Problem requirements: Quote the passage of the Las Vegas gas prices article that opens with the words containing "Spot shortages possible" and closes with "drivers, De Haan said.", copying it word for word.

Updated April 30, 2021 - 9:23 pm
Las Vegas gas prices are continuing a spring rise, up 3 cents a gallon in a week. But at least one analyst believes it’s unlikely the $4-per-gallon price will be reached this summer — barring a few factors.
Those factors include pent-up demand for travel to tourist destinations, such as Las Vegas, and any refinery troubles that may arise.
“If (the) demand is as pent up as most expect, we may see some (price) records,” said Patrick De Haan, petroleum analyst for gasbuddy.com. “If a refinery goes down, it’s going to sting. There will be less gas availability and prices will go up.”
De Haan said he expects $3.75 a gallon to be the upper range for Las Vegas gas prices this summer. The average price for regular was $3.47 as of noon Friday, according to gasbuddy.com.
A spokesman for AAA of Nevada agrees that $4 a gallon gas doesn’t appear likely, given that the rise in prices appears to have slowed.
“Prices are up 3 cents from last week and 16 cents in a month,” spokesman Sergio Avila said. “Prices should remain relatively where they are.”
Spot shortages possible
Some spot gas shortages, such as the one that several Las Vegas Chevron stations experienced in April, are possible because of a shortage of gas tanker drivers, De Haan said.
Because the pandemic drastically reduced travel and gas consumption in 2020, many drivers were laid off. Such drivers require a higher certification and aren’t easily replaced, especially given than many truck driving schools shut down in 2020.
“Now that there has been a recovery, there is a race to get drivers back into the seat and it is a game of catch-up, especially in Las Vegas,” De Haan said.
If there is a busy weekend, resupplying stations could put a strain on gas distribution.
“You may drive into one or two stations and not be able to get gas,” De Haan said.

Records from a data source:
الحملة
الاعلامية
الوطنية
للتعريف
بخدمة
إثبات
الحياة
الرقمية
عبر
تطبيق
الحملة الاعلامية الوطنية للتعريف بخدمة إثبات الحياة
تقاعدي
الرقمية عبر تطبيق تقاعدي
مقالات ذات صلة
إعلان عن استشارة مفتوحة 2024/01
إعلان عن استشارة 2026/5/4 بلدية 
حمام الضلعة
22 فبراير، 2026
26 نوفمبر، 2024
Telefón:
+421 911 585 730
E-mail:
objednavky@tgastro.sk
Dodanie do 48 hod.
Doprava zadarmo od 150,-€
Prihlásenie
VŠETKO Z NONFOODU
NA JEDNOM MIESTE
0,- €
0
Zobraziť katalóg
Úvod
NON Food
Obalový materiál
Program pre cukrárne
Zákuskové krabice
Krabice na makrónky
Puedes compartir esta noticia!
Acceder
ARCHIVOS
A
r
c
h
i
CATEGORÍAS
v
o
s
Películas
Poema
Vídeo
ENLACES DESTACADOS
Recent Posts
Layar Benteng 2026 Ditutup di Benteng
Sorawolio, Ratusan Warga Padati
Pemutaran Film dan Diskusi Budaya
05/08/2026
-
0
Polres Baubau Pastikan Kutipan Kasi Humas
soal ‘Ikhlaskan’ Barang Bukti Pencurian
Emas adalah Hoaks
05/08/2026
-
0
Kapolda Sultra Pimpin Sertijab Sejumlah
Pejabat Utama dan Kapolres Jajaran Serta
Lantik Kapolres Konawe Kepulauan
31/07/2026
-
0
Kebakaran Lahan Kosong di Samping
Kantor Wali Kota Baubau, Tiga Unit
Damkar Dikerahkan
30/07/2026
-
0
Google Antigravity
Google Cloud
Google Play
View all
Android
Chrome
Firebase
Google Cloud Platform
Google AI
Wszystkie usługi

Final answer:
Spot shortages possible
Some spot gas shortages, such as the one that several Las Vegas Chevron stations experienced in April, are possible because of a shortage of gas tanker drivers, De Haan said.